Gymnopil penetrating (Gymnopilus penetrans)

Systematics:
  • Division: Basidiomycota (Basidiomycetes)
  • Subdivision: Agaricomycotina (Agaricomycetes)
  • Class: Agaricomycetes (Agaricomycetes)
  • Subclass: Agaricomycetidae (Agaricomycetes)
  • Order: Agaricales (Agaric or Lamellar)
  • Family: Hymenogastraceae (Hymenogaster)
  • Genus: Gymnopilus (Gymnopil)
  • Type: Gymnopilus penetrans (Gymnopilus penetrans)

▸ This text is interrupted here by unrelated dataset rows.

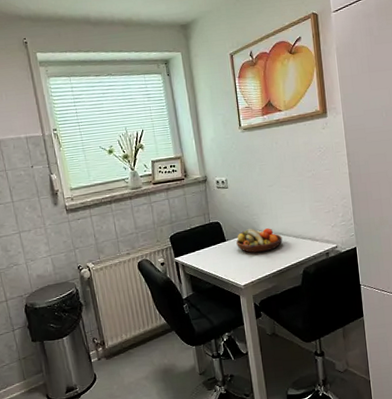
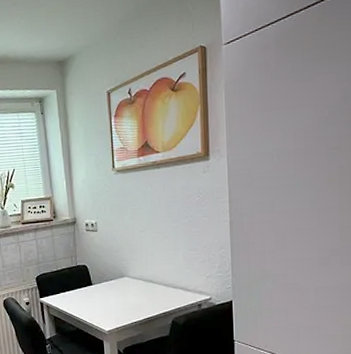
fruit bowl: present [236,228,283,253] -> none [103,273,152,299]

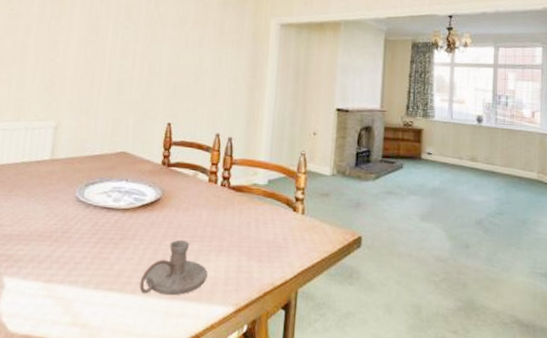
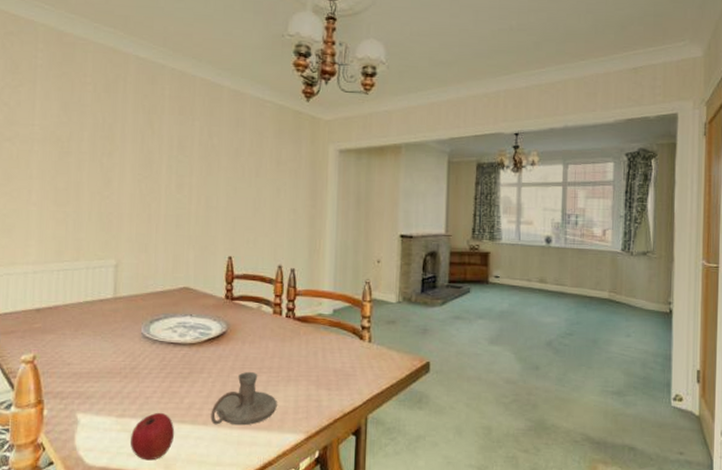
apple: none [56,278,102,330] -> present [131,412,175,461]

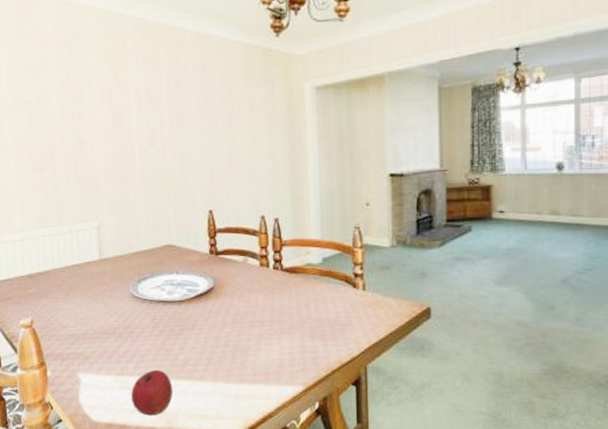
candle holder: present [210,371,277,426] -> none [206,325,272,380]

Gymnopilus penetrans photo and description

Penetrating Hymnopile Hat:

Very variable in size (from 3 to 8 cm in diameter), round, from convex to prostrate with a central tubercle. Color – brown-reddish, also changeable, in the center, as a rule, darker. The surface is smooth, dry, oily in wet weather. The flesh of the cap is yellowish, elastic, with a bitter taste.

Records:

Frequent, relatively narrow, slightly descending along the stem, yellow in young mushrooms, darkening to rusty-brown with age.

Spore powder:

Rusty brown. Abundant.

Leg of the penetrating hymnopile:

Winding, variable length (length 3-7 cm, thickness – 0,5 – 1 cm), similar in color to a hat, but generally lighter; the surface is longitudinally fibrous, sometimes covered with white bloom, the ring is absent. The pulp is fibrous, light brownish.

Distribution:

Gymnopyl penetrating grows on the remains of coniferous trees, preferring pine, from late August to November. It happens often, it just doesn’t catch your eye.

Similar species:

With the genus Gymnopilus – one continuous ambiguity. And if large hymnopiles are still somehow separated from small ones, simply by default, then with mushrooms like Gymnopilus penetrans the situation does not even think to clear up. Someone separates mushrooms with a hairy (that is, not smooth) hat into a separate species of Gymnopilus sapineus, someone else introduces such an entity as Gymnopilus hybridus, someone, on the contrary, unites them all under the flag of a penetrating hymnopile. However, Gymnopilus penetrans differs quite confidently from representatives of other genera and families: decurrent plates, yellow in youth and rusty-brown in maturity, abundant spore powder of the same rusty-brown color, complete absence of a ring – neither with Psathyrella, nor even you can’t confuse hymnopiles with galerinas (Galerina) and tubarias (Tubaria).

Edibility:

Mushroom is inedible or poisonous; bitter taste discourages experiments on the subject of toxicity.